Why? I think it should be actively involved in dampening the business cycle, to create more continuous economic functions, and thus more
correctly correlate good ideas and profit, and bad ideas with loss, as well as muting the social strife associated with preventable market disturbances.
It's degrees though, hence my statement about being "so directly involved" (as it is in the military for example). Passing legislation to prevent market failures is one thing. Adjusting lending rates and monetary supply is as well (hence why I don't get all flustered about the Fed). The danger is when the government goes beyond the broad strokes of macro economics and starts directly meddling in individual industries. When it decides that it knows what a "good idea" is and decides to artificially manipulate the market to make those good ideas pay off, while those it dislikes it calls "bad ideas" and makes them less profitable.
This is why conservatives have so much trouble with the whole "Green energy/jobs" deal. If those jobs are good jobs, they should be good whether the government intervenes or not. The deal with Solyndra is a classic example, but it just the most obvious case. In all cases, we're losing money because somewhat by definition, if those companies were the best investments for our market to put capital into, it would. The very fact that the government has to step in and shuffle money around means that those *aren't* good investments.

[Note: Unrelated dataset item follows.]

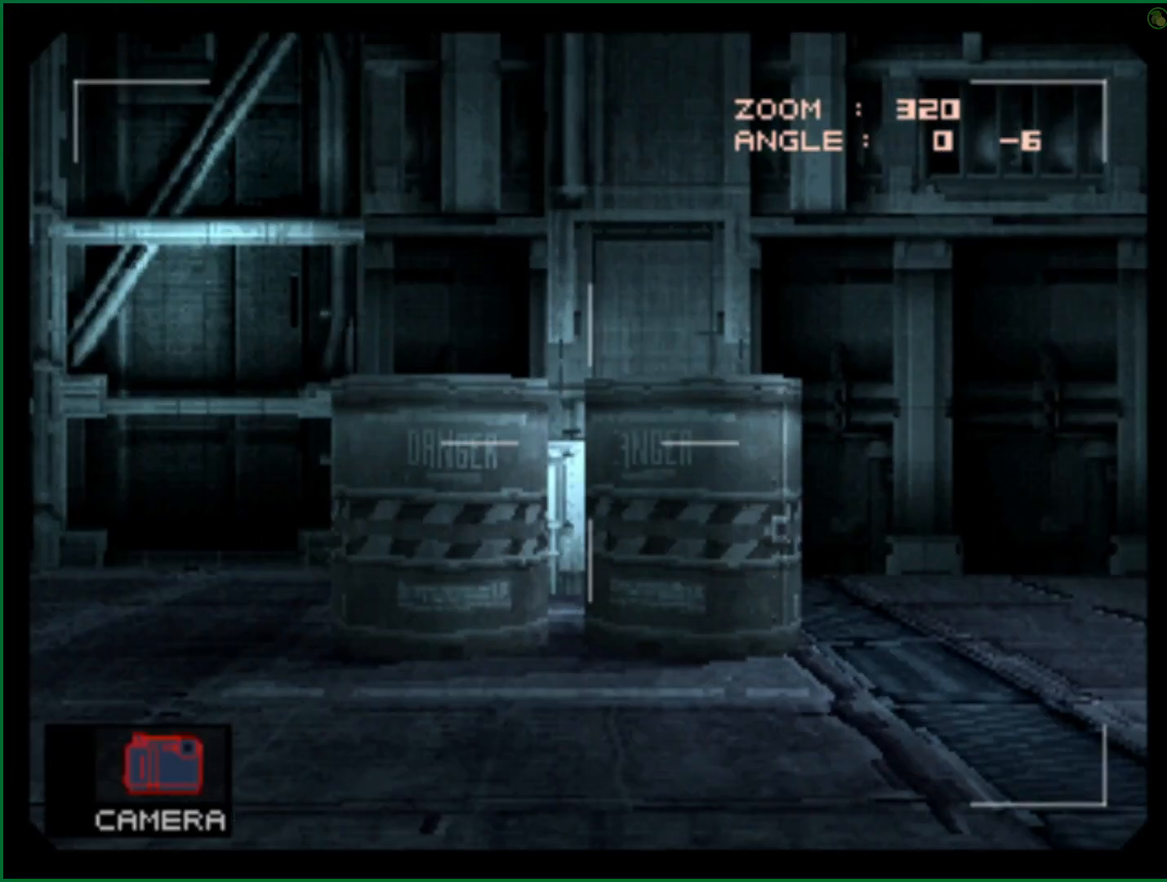
{"buttons": [], "left_stick": "center", "right_stick": "center", "button_events": [[250, "DPAD_UP", "up"]]}
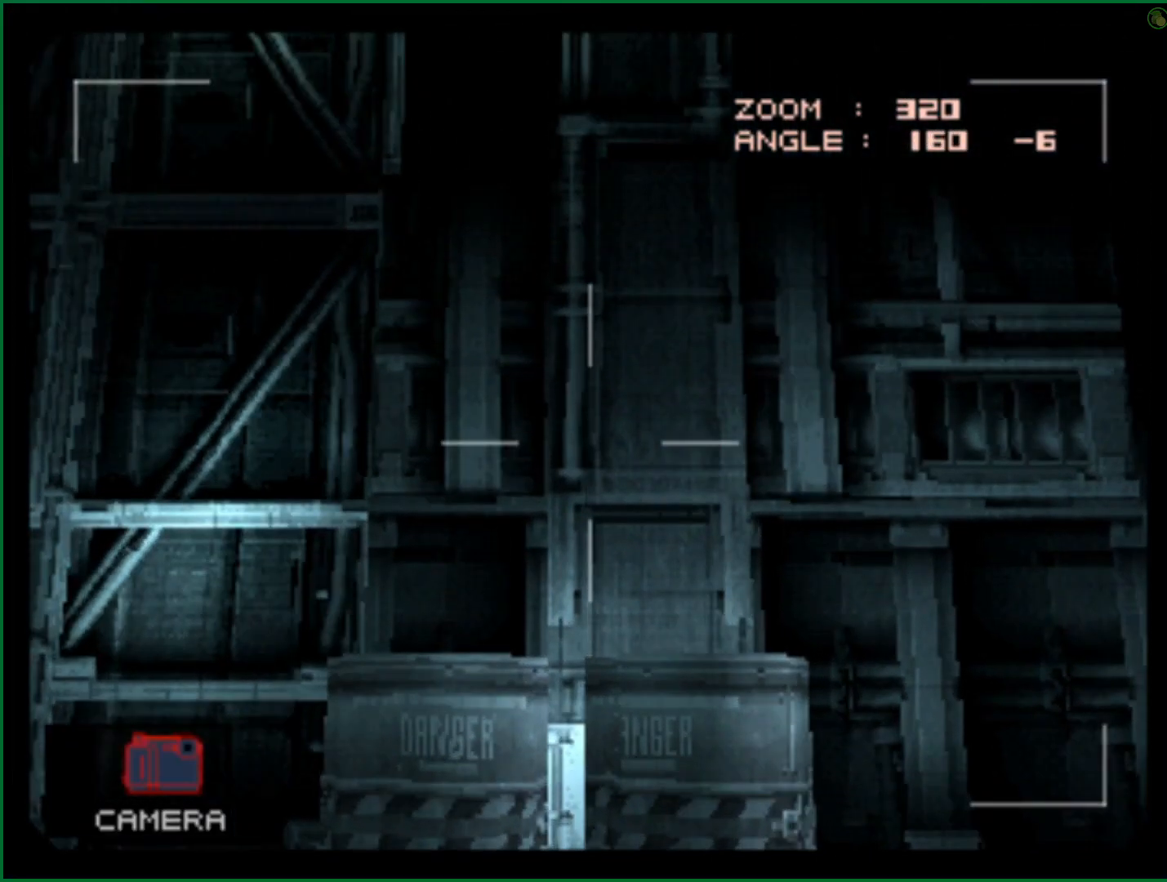
{"buttons": [], "left_stick": "center", "right_stick": "center", "button_events": [[33, "DPAD_UP", "down"], [117, "DPAD_UP", "up"]]}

They may be good for other reasons having nothing to do with economics, but that's a different argument. I've always said that if you can convince people that the cost of subsidizing green energy jobs is worth paying for the cleaner environment you get then that's all great. But when you try to sell those sorts of things on the ground of it being a "good investment", or somehow helping our economy or creating more jobs, you're lying.
And that's what we mean by keeping government out of business. It's not about broadly defined and applied regulations to all business, but the process of (at the risk of repeating a phrase of rhetoric) "picking winners and losers" in the market. Government is *not* supposed to do that. It's not government's job to decide that Solyndra's product is the best way to produce solar power, or that GE's wind turbines should be more profitable than they would otherwise be. The free market does one thing incredibly well: It determines the relative values of things. It sucks at keeping the environment clean. It sucks at ensuring our borders are secure. It sucks at ensuring that no one is discriminated against.
But it is by far the best way to determine what things are the best relative investment. We should be using that instead of trying to fight against it. We should hail those who succeed in the market and attempt to emulate them, rather than castigate them and attempt to punish them for their success. I just see the sorts of protests going on with the Occupy folks as a grand example of exactly the wrong thing to do for the wrong reasons and at the wrong time. We need to embrace success, not punish it.